A previously undocumented **Rust**-based **macOS** implant and information stealer has been discovered, featuring a unique prompt injection payload. This payload is specifically engineered to trick artificial intelligence (AI) tools used by malware analysts, causing them to abort or refuse analysis of the artifact.
Codified as **Gaslight**, this malware earns its name from its deceptive behavior. Security researchers have attributed the tool with high confidence to North Korea-aligned threat actors.
"Its most notable feature is an embedded cascade of fabricated system-failure messages, designed to make an LLM-assisted triage agent doubt its own session," stated **SentinelOne** researcher Phil Stokes in their technical report. "It attacks the agent's perception, rather than the sandbox it runs in."

## Command and Control via Telegram
Central to **Gaslight**'s architecture is a **Telegram** bot API-based command-and-control (C2) channel. This channel operates through a polling loop, enabling the operator to issue instructions via an interactive shell and receive execution results. A "Conflict" response is issued if two instances of the same bot token poll simultaneously, leading to the termination of the second copy.
## Persistent Foothold and Data Exfiltration
### Core Commands
The shell supports six primary commands, establishing a persistent foothold on the infected host:
* `help`: Displays command assistance.
* `id`: Identifies the implant to the operator.
* `shell`: Executes a shell command using `execvp`.
* `kill`: Terminates a target process by its Process ID (PID).
* `upload`: Exfiltrates a file via **Telegram**'s "attach://" mechanism.
* `stop`: Halts the implant's execution.
**SentinelOne** also noted signs of a seventh command, "focus," though its specific functionality remains unknown.
### Persistence Mechanism
For persistence, **Gaslight** leverages a **LaunchAgent** that employs the label "com.apple.system.services.activity" within its `.plist` file.
## Information Gathering Capabilities
Embedded within the malware is a 6.6 KB Base64-encoded **Python** script. This script acts as a comprehensive information-gathering suite, designed to harvest:
* **Terminal** command histories
* Installed application listings
* Snapshots of running processes
* System hardware and software profiles
* **macOS Keychain** database
* Data from **Chrome**, **Brave**, **Firefox**, and **Safari** web browsers
The collected data is then compressed into a **ZIP** archive ("temp/collected_data.zip") and subsequently uploaded via **Telegram**.
### Python Stealer Deployment
The **Python** stealer is deployed by a separate 2 KB Base64-encoded bash installer. This installer drops a `cpython-3.10.18` interpreter sourced from the "astral-sh/python-build-standalone" project. The presence of emojis and extensive comment headers within the script suggests it was likely generated using a large language model (LLM).
## Evasion Tactics: AI Poisoning and Self-Redaction
What truly sets **Gaslight** apart is its sophisticated evasion strategy. Operator configuration details, including the bot token and chat ID (`tg_room_id`), are not hard-coded but supplied at runtime. "The implant self-redacts its **Telegram** bot token in its own runtime output, denying it to anyone who captures logs or crash artifacts," Stokes elaborated.
Beyond this, the malware actively attempts to evade AI-based detection. It incorporates a Markdown-fenced block containing 38 fabricated "system" messages. These messages are designed to mislead a security agent into aborting, truncating, or refusing analysis.

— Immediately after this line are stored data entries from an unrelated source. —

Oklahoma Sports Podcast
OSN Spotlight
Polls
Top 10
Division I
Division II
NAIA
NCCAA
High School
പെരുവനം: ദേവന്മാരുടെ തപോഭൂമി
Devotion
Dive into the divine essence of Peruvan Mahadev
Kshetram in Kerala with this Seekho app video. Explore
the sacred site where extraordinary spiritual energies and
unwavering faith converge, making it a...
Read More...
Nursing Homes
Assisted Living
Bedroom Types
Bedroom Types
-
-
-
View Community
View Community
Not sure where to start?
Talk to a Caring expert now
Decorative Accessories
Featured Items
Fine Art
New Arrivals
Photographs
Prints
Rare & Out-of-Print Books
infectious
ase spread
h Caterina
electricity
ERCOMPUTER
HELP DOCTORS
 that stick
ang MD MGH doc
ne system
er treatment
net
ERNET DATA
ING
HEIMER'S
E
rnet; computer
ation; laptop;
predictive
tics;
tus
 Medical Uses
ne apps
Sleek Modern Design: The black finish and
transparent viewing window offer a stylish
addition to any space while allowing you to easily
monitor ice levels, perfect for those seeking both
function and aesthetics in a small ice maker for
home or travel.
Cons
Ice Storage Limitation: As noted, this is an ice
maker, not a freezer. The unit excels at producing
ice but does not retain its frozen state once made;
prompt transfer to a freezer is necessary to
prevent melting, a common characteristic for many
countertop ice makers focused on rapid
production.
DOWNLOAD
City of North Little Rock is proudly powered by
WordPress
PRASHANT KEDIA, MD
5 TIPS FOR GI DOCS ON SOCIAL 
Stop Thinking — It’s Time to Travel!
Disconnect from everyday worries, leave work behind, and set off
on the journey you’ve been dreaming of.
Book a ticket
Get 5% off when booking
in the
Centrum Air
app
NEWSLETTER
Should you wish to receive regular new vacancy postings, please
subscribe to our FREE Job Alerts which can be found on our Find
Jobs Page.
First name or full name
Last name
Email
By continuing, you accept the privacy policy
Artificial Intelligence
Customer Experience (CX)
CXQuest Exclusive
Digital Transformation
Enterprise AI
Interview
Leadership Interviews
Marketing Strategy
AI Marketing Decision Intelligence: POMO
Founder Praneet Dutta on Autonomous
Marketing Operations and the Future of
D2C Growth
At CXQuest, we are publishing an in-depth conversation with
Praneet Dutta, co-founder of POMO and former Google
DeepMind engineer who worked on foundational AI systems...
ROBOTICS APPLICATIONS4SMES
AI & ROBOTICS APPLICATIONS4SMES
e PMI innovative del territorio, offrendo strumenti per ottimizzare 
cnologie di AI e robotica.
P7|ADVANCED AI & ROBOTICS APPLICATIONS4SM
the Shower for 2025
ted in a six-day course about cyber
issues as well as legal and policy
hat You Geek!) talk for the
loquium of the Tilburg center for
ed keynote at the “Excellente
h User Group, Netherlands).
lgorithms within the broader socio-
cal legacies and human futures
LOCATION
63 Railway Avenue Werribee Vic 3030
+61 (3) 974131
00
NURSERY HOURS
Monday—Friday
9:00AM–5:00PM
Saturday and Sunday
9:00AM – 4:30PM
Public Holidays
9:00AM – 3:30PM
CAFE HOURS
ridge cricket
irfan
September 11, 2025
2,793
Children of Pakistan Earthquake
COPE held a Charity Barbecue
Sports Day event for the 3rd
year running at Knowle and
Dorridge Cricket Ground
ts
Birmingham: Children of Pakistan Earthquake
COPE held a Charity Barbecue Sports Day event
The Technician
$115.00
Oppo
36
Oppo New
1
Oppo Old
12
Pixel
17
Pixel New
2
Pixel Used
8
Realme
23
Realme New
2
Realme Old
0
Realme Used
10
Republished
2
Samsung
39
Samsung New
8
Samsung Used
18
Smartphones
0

"The scaffold contains fake system messages about token expiry, out-of-memory kills, disk exhaustion, and repeated operation failures. It also plants bogus warnings about injection vulnerabilities and static-analysis flags," **SentinelOne** explained. They describe this as an "attempt to weaponize the LLM-assisted triage pipelines that increasingly sit in the reverse-engineering loop."
This development highlights a growing trend where threat actors are not only targeting systems but also the very tools designed to analyze their malicious activities, pushing the boundaries of cybersecurity defense.